(ENUNCIADO) Edite las líneas desde la que contiene "right ankle: (304, 316, 15)" hasta la que contiene "left ankle: (584, 332, 5)", ambas incluidas, y reprodúzcalas sustituyendo "left wrist" por "left hand". Deje todo lo demás sin cambios.

(Entradas de datos guardadas)
----

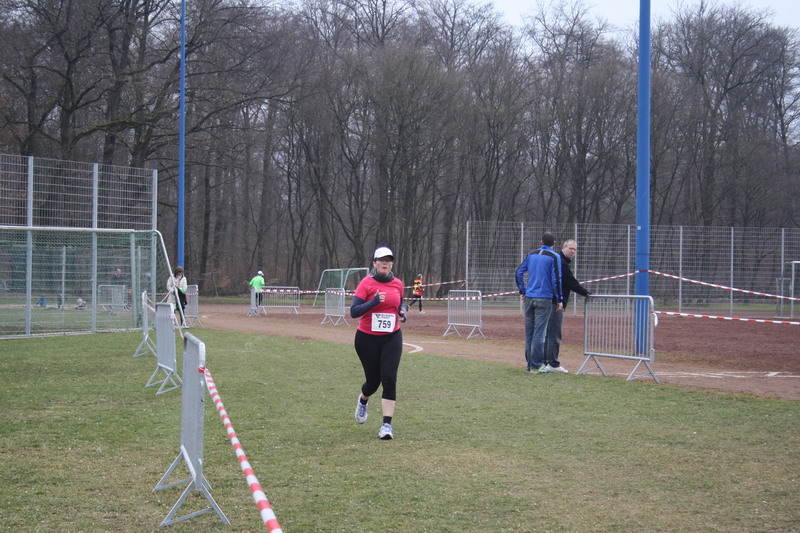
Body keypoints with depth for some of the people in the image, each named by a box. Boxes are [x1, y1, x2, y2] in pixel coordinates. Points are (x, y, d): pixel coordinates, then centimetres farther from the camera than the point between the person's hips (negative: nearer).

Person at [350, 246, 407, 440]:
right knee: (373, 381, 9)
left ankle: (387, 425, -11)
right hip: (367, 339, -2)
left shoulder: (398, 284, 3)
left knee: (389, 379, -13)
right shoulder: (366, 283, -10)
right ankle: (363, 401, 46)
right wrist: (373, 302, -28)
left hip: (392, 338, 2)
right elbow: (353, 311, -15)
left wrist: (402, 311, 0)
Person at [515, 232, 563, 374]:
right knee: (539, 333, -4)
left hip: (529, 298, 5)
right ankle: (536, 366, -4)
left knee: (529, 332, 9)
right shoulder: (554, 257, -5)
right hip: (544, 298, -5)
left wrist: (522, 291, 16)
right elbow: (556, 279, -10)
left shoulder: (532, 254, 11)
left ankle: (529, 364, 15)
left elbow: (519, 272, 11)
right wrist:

----

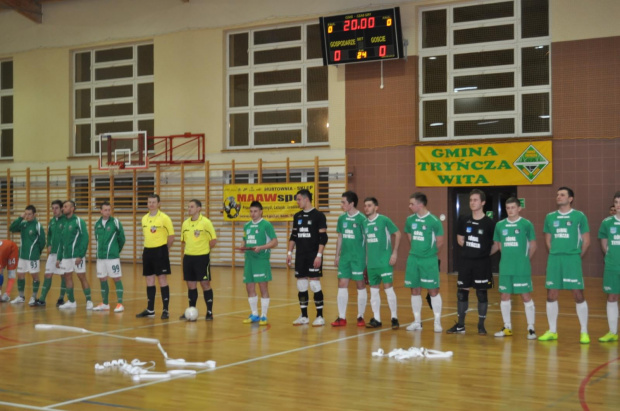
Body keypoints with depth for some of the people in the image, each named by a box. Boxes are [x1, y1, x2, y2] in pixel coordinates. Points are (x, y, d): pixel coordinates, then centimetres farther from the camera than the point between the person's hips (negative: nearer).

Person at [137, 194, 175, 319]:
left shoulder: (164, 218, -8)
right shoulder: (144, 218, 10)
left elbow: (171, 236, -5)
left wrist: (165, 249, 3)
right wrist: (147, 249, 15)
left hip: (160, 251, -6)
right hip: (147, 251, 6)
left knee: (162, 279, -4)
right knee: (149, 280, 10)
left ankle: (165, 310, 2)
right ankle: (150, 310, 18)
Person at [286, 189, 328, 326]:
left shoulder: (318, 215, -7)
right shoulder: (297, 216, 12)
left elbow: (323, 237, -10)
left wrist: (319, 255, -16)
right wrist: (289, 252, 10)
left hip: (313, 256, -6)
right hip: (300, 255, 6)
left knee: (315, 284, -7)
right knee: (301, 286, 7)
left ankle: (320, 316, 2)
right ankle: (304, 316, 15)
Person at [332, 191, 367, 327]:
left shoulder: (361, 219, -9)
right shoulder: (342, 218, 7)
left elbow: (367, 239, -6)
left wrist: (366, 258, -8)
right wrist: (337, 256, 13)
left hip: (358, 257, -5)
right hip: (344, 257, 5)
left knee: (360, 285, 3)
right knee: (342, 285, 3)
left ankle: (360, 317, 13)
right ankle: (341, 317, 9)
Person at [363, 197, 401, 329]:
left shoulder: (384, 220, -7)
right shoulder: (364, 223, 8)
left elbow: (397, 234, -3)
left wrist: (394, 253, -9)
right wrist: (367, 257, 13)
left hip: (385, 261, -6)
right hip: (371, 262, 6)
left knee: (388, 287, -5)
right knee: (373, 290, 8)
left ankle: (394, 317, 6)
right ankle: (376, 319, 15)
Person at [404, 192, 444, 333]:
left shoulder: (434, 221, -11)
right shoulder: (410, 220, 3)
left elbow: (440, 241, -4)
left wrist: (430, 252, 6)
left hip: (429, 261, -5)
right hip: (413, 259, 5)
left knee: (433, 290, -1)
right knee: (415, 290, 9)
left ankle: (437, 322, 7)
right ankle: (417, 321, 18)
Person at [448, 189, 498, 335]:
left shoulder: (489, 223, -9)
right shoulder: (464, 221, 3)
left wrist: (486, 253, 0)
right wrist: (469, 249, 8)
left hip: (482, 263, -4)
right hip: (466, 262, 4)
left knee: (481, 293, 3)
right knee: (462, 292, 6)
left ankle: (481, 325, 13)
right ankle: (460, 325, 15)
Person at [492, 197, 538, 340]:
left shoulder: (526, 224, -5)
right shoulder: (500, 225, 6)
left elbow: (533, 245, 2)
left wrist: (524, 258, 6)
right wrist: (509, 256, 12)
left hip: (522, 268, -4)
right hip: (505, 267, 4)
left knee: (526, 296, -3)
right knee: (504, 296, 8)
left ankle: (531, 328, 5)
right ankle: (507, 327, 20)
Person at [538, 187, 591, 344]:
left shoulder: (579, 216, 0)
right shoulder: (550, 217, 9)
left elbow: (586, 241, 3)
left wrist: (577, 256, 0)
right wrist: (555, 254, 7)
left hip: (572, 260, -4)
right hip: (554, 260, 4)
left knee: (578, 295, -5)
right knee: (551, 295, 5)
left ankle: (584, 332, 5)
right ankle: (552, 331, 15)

----

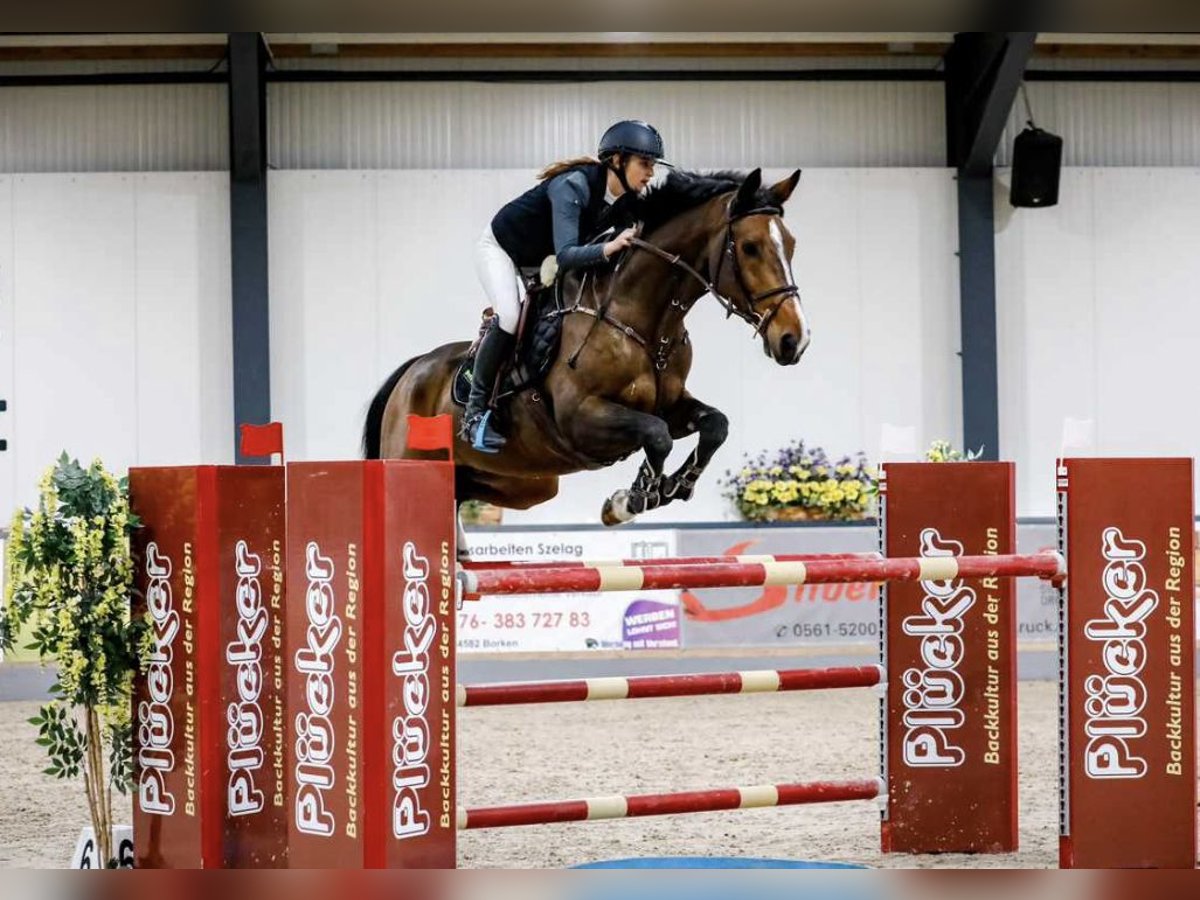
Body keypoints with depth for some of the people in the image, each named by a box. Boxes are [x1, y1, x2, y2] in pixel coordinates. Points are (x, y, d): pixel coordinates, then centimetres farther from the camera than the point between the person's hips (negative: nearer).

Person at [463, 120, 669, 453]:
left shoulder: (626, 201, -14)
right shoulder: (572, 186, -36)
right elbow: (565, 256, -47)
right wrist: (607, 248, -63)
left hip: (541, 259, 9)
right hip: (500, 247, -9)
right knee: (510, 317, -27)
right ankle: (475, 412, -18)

----

(RESPUESTA)
right ankle: (304, 316, 15)
Person at [332, 191, 367, 327]:
left shoulder: (361, 219, -9)
right shoulder: (342, 218, 7)
left elbow: (367, 239, -6)
left hand: (366, 258, -8)
right wrist: (337, 256, 13)
left hip: (358, 257, -5)
right hip: (344, 257, 5)
left knee: (360, 285, 3)
right knee: (342, 285, 3)
left ankle: (360, 317, 13)
right ankle: (341, 317, 9)
Person at [363, 197, 401, 329]:
left shoulder: (384, 220, -7)
right shoulder: (364, 223, 8)
left elbow: (397, 234, -3)
left hand: (394, 253, -9)
right wrist: (367, 257, 13)
left hip: (385, 261, -6)
right hip: (371, 262, 6)
left knee: (388, 287, -5)
right knee: (373, 290, 8)
left ankle: (394, 317, 6)
right ankle: (376, 319, 15)
Person at [404, 192, 444, 333]:
left shoulder: (434, 221, -11)
right shoulder: (410, 220, 3)
left elbow: (440, 241, -4)
left hand: (430, 252, 6)
left hip: (429, 261, -5)
right hip: (413, 259, 5)
left knee: (433, 290, -1)
right knee: (415, 290, 9)
left ankle: (437, 322, 7)
right ankle: (417, 321, 18)
Person at [448, 189, 498, 335]:
left shoulder: (489, 223, -9)
right shoulder: (464, 221, 3)
left hand: (486, 253, 0)
right wrist: (469, 249, 8)
left hip: (482, 263, -4)
right hip: (466, 262, 4)
left knee: (481, 293, 3)
right knee: (462, 292, 6)
left ankle: (481, 325, 13)
right ankle: (460, 325, 15)
Person at [492, 197, 538, 340]:
left shoulder: (526, 224, -5)
right shoulder: (500, 225, 6)
left elbow: (533, 245, 2)
left hand: (524, 258, 6)
right wrist: (509, 256, 12)
left hip: (522, 268, -4)
right hip: (505, 267, 4)
left knee: (526, 296, -3)
right knee: (504, 296, 8)
left ankle: (531, 328, 5)
right ankle: (507, 327, 20)
Person at [538, 187, 591, 344]:
left shoulder: (579, 216, 0)
right shoulder: (550, 217, 9)
left elbow: (586, 241, 3)
left hand: (577, 256, 0)
right wrist: (555, 254, 7)
left hip: (572, 260, -4)
right hip: (554, 260, 4)
left knee: (578, 295, -5)
right knee: (551, 295, 5)
left ankle: (584, 332, 5)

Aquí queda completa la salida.